----- VORLIEGENDER TEXT

Isolde's Historischer TanzTraining, Workshop, Tanztee, Auftritt

Historie des Tanzes

Der Begriff „Historischer Tanz“ entstand etwa zeitgleich zum Begriff „Alte Musik“ im frühen 20.Jhd.
Beide Begriffe beschreiben das Wiederaufleben alter Suiten bzw. Tanzchoreographien nach überlieferten Zeugnissen.
Oftmals wird historischer Tanz mit höfischem Tanz gleichgesetzt, dies entspricht aber nur einem Teil der Überlieferungen, da die Tänze des Bürgertums und der einfachen Bevölkerung ebenso mit berücksichtigt werden müssen.

Heutzutage grenzt man den historischen Tanz vom Volkstanz, klassischen Tanz (Ballett) und zeitgenössischen Tanz ab.

Im Wesentlichen sind darunter Tänze des 15.-19.Jhd. zu verstehen.

  • Eine Zeitreise durch die Historie des Tanzes

    „ Tanz ist ein Telegramm an die Erde mit der Bitte um Aufhebung der Schwerkraft ( Fred Astaire 1899-1987 )“

    Schöner kann man es im Grunde nicht ausdrücken und es stammt ja auch vom Richtigen.
    Tanz bedeutet Konversation auf unterhaltsame Art. Das war aber nicht immer so.

----------
----- DATEN

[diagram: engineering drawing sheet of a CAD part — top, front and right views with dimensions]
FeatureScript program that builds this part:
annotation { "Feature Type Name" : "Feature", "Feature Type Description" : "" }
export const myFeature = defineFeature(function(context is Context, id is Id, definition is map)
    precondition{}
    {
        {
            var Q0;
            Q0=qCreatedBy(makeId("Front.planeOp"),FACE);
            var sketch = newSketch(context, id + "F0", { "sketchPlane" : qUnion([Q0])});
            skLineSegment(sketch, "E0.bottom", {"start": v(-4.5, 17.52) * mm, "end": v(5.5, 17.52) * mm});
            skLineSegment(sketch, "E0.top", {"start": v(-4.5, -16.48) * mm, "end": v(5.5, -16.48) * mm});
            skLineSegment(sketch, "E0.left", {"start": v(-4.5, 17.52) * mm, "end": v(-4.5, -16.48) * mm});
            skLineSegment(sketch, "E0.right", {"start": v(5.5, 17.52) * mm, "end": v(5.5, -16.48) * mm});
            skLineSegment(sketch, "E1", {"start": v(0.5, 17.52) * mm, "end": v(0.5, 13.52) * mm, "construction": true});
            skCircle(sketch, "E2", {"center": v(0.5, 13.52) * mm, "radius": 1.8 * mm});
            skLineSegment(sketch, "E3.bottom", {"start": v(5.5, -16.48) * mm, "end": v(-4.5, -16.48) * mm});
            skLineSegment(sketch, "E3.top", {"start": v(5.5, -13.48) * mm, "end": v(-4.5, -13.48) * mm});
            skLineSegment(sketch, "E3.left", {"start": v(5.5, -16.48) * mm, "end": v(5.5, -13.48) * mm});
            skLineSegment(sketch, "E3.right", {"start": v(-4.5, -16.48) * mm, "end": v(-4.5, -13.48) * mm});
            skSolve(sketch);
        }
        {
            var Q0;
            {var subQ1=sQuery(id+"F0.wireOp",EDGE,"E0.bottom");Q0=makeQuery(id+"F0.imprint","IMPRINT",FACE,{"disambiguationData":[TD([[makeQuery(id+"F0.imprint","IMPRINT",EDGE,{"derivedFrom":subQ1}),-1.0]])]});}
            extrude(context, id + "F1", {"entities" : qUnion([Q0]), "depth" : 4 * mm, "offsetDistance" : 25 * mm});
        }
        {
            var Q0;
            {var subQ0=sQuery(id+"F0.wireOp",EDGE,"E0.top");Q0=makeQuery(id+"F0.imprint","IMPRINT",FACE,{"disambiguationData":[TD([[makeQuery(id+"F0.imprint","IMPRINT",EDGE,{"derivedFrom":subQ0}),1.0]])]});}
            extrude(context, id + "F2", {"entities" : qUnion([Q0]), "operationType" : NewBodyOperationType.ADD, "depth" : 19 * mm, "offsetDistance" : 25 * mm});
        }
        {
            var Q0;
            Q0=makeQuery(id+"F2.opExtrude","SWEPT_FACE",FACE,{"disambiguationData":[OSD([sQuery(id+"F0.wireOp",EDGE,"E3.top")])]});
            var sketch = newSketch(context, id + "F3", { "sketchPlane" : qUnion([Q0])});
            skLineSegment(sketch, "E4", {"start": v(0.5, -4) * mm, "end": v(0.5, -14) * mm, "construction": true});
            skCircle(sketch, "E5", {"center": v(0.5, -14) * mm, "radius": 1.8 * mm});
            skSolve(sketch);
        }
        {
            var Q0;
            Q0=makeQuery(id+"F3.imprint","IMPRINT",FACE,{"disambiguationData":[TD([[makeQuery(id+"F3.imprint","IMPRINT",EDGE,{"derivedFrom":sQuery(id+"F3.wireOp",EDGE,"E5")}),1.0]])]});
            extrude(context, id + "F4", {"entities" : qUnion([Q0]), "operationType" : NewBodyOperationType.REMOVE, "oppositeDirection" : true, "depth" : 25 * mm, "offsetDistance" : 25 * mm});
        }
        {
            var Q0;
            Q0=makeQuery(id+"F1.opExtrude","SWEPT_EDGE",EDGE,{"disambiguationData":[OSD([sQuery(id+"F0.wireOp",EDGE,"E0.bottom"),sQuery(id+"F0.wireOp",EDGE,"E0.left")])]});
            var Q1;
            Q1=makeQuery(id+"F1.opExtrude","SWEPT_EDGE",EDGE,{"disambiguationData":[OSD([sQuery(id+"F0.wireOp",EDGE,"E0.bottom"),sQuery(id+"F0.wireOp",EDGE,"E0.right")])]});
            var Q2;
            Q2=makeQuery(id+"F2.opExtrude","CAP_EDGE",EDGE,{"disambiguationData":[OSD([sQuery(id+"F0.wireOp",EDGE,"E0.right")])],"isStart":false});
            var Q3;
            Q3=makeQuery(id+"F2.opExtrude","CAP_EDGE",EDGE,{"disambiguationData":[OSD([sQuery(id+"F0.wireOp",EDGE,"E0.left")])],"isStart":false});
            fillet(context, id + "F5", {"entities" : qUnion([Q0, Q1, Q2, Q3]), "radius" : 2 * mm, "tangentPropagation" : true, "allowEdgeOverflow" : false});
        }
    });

----------

Setze den Text über die Geschichte des historischen Tanzes nach seinem letzten Satz fort.

__ERGEBNIS__.
    Eine Zeitreise durch die Historie des Tanzes
    Eine „Geschichte“ des Tanzes in dem Sinne gibt es nicht, weil jede Kultur ihre eigene Entwicklung nahm und den Tanz als Ausdruck ihrer Kultur betrachtete.
    Das einfache Volk tanzte ausgelassen und temperamentvoll.
    Kurzfristig wurde der Lebensfreude im ansonsten doch sehr anstrengenden Alltag Ausdruck verliehen.
    Stets eifersüchtig bewacht vom Klerus, der immer neue Gründe fand, warum Tanz als gotteslästernd und obzön galt. Immer fanden sich jedoch für alle Schichten Möglichkeiten die strengen Regeln des Klerus zu umgehen.
    Die Region und der Tanzstil manifestierten sich später in den sogenannten „Volkstänzen“. Hierbei hatte jede Epoche und Region ihre eigenen Eigenheiten. Oftmals fanden ehemalige Volkstänze Zugang zum Hof und wurden dort für die Adeligen adaptiert, mit Schritten versehen etc.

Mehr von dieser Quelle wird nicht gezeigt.